Task to complete
Each record should be given back exactly, with none missing.

Data extracts
__________________________________________________

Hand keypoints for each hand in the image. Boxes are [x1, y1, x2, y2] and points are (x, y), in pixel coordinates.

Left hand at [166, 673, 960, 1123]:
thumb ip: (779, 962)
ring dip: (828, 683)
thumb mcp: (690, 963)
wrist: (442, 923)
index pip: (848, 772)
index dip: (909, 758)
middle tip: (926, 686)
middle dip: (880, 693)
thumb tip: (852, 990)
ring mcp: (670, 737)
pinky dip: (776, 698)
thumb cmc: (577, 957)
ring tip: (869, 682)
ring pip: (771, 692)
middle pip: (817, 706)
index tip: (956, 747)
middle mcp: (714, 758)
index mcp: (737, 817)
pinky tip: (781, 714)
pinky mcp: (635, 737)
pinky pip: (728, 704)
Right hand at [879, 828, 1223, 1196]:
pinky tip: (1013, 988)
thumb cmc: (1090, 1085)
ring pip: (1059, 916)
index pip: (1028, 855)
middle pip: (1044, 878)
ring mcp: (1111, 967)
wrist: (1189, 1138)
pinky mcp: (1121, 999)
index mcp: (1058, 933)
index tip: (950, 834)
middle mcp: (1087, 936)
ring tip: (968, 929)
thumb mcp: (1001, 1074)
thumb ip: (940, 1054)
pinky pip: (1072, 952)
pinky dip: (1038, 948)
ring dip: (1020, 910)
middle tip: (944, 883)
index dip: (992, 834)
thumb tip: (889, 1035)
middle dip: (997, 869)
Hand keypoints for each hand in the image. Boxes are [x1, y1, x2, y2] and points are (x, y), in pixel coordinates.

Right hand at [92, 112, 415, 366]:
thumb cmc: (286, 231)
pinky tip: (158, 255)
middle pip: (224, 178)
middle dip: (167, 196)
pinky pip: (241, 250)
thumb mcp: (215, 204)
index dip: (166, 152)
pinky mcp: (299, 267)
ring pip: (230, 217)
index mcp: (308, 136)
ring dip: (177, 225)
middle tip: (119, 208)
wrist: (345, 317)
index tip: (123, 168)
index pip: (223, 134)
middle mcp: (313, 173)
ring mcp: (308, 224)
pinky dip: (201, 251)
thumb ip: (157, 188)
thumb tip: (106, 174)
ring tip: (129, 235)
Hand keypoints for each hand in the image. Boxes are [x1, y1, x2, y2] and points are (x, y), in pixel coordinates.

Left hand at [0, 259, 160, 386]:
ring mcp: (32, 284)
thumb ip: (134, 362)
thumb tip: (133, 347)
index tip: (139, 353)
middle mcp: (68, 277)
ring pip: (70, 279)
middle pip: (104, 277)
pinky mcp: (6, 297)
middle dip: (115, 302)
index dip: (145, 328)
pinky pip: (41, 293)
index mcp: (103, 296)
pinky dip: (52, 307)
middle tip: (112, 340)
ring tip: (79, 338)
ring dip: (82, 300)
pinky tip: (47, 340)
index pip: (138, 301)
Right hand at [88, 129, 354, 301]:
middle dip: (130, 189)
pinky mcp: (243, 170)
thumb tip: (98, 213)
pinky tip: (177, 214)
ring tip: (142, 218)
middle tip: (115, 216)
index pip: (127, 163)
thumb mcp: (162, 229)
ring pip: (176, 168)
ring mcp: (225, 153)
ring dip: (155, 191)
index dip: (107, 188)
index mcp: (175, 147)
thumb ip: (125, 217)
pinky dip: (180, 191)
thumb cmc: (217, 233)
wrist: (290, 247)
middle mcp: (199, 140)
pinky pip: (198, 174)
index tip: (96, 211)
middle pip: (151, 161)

__________________________________________________

Completed exercise
Hand keypoints for each hand in the image. Boxes are [x1, y1, x2, y2] and points are (x, y), in pixel coordinates.

Left hand at [166, 673, 960, 1123]:
thumb ip: (779, 962)
ring dip: (828, 683)
thumb mcp: (690, 963)
wrist: (442, 923)
index pip: (848, 772)
index dip: (909, 758)
middle tip: (926, 686)
middle dip: (880, 693)
thumb tip: (852, 990)
ring mcp: (670, 737)
pinky dip: (776, 698)
thumb cmc: (577, 957)
ring tip: (869, 682)
ring pip: (771, 692)
middle pip: (817, 706)
index tip: (956, 747)
middle mcp: (714, 758)
index mcp: (737, 817)
pinky tip: (781, 714)
pinky mcp: (635, 737)
pinky pip: (728, 704)
Right hand at [879, 828, 1223, 1196]:
pinky tip: (1013, 988)
thumb cmc: (1090, 1085)
ring pip: (1059, 916)
index pip: (1028, 855)
middle pip: (1044, 878)
ring mcp: (1111, 967)
wrist: (1189, 1138)
pinky mcp: (1121, 999)
index mcp: (1058, 933)
index tip: (950, 834)
middle mcp: (1087, 936)
ring tip: (968, 929)
thumb mcp: (1001, 1074)
thumb ip: (940, 1054)
pinky pip: (1072, 952)
pinky dip: (1038, 948)
ring dip: (1020, 910)
middle tip: (944, 883)
index dip: (992, 834)
thumb tip: (889, 1035)
middle dip: (997, 869)
Hand keypoints for each hand in the image. Boxes are [x1, y1, x2, y2] and points are (x, y), in pixel coordinates.

Right hand at [92, 112, 415, 366]:
thumb cmc: (286, 231)
pinky tip: (158, 255)
middle pip: (224, 178)
middle dip: (167, 196)
pinky pip: (241, 250)
thumb mcp: (215, 204)
index dip: (166, 152)
pinky mcp: (299, 267)
ring pip: (230, 217)
index mcp: (308, 136)
ring dip: (177, 225)
middle tip: (119, 208)
wrist: (345, 317)
index tip: (123, 168)
index pip: (223, 134)
middle mcp: (313, 173)
ring mcp: (308, 224)
pinky dip: (201, 251)
thumb ip: (157, 188)
thumb tip: (106, 174)
ring tip: (129, 235)
Hand keypoints for each hand in the image. Boxes are [x1, y1, x2, y2] and points are (x, y), in pixel coordinates.

Left hand at [0, 259, 160, 386]:
ring mcp: (32, 284)
thumb ip: (134, 362)
thumb tip: (133, 347)
index tip: (139, 353)
middle mcp: (68, 277)
ring pip: (70, 279)
middle pip: (104, 277)
pinky mcp: (6, 297)
middle dip: (115, 302)
index dip: (145, 328)
pinky pip: (41, 293)
index mcp: (103, 296)
pinky dip: (52, 307)
middle tip: (112, 340)
ring tip: (79, 338)
ring dip: (82, 300)
pinky tip: (47, 340)
index pip: (138, 301)
Right hand at [88, 129, 354, 301]:
middle dip: (130, 189)
pinky mcp: (243, 170)
thumb tip: (98, 213)
pinky tip: (177, 214)
ring tip: (142, 218)
middle tip: (115, 216)
index pip: (127, 163)
thumb mcp: (162, 229)
ring pip: (176, 168)
ring mcp: (225, 153)
ring dip: (155, 191)
index dip: (107, 188)
index mcp: (175, 147)
thumb ip: (125, 217)
pinky dip: (180, 191)
thumb cmc: (217, 233)
wrist: (290, 247)
middle mcp: (199, 140)
pinky pip: (198, 174)
index tip: (96, 211)
middle pip: (151, 161)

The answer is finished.